村主任很快带着村民们离开了,客厅里只留下我们。
“我去上厕所…”我也不想继续呆在这里,于是和他们说了一声后,就自己出了门,准备去周边逛逛,顺便上个厕所。
推开门,午后的风裹着田园特有的清冽扑面而来。我站在门槛边,深吸一口气,让泥土的湿润一股脑儿钻进鼻腔。

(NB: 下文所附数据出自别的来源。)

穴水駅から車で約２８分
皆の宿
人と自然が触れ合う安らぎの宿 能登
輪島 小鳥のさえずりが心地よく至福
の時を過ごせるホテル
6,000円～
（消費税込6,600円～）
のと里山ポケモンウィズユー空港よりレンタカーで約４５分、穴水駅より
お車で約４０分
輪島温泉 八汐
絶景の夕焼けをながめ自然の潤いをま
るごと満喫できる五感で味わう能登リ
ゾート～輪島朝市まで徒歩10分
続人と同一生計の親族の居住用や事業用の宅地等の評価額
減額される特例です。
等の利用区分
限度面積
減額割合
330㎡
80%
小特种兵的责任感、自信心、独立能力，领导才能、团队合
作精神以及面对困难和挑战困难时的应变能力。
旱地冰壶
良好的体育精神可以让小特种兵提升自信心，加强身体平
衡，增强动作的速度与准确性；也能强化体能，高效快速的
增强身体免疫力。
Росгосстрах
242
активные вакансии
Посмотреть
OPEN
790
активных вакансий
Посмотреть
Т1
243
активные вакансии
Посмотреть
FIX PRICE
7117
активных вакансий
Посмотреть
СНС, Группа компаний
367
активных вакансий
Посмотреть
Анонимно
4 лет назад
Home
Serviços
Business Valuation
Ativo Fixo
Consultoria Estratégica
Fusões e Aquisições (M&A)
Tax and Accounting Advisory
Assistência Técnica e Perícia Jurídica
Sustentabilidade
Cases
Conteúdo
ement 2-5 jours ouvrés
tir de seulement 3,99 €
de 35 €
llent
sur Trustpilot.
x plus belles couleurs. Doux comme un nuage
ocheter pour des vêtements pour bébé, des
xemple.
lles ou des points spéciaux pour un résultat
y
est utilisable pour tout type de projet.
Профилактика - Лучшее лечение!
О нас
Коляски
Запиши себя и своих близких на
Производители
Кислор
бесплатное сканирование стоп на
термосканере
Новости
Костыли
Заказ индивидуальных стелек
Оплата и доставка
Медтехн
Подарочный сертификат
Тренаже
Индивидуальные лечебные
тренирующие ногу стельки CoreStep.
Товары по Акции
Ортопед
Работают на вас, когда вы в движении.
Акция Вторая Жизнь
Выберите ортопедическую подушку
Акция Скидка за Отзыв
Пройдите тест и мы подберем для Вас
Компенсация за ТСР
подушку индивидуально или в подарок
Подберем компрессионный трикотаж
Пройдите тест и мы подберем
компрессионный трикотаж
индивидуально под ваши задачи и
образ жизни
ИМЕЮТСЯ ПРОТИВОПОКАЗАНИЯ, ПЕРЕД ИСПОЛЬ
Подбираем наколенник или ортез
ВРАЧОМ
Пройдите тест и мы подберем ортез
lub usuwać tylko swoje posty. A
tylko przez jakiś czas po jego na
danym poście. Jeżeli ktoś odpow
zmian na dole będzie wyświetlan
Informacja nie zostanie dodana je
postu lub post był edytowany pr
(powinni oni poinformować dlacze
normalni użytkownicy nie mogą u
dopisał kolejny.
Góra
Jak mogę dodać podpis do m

我沿着村里的土路缓缓走着,一边走一边看着附近的景色,田埂蜿蜒向远处的河塘,还有几只白鹅慢悠悠地踱着步,不远处的菜畦里,还挂着晨露的青菜在阳光下泛着油亮的光,有几个人在干活。
我缓缓吐出浊气,连坐车一路的疲惫仿佛都被这纯粹的田园气息涤荡干净。
永远的我就看到有一个农村的那种老式厕所,虽然简陋,但是我确实有点憋不住了,就干脆在这里方便好了,我一边想着一边往那边走。
然而走近了之后我才把这个老厕所的全貌看清楚,老旧的公共厕所赫然出现在眼前。
墙面的白灰大片剥落,裸露出暗沉的红砖,缝隙里还卡着干枯的杂草,门口的水泥地被踩得凹凸不平,
我发现有些奇怪的地方,这厕所是新旧不一样的,最左边的一个隔间,颜色都和别的隔间不一样,一侧是沿用多年的木质隔间,门板褪色变形,合页处锈迹斑斑;另一侧则是崭新的瓷砖隔间,洁白的墙面泛着光,门板上的标识还带着未褪的胶痕,显然投入使用不久。
然而当我拐到厕所正面的时候,眼前的景象却透着一股诡异的违和。
新隔间的入口处厕所门紧闭,竟蜿蜒排起了队伍,有三四个人。
队伍静悄悄的没人喧哗,大家只是默默站着,
与之形成强烈反差的是,隔壁的旧隔间六个空位一目了然,从头到尾没有一个人靠近。
虽然我理解新的课件肯定体验会好一点,也干净一些,但是也不至于排起队吧,这又不是没有空位!
这不合逻辑的场景,在乡村午后,显得格外突兀。
我虽然不接,但是解决内急更重要。于是我钻进了靠近最左边新隔间的旧隔间。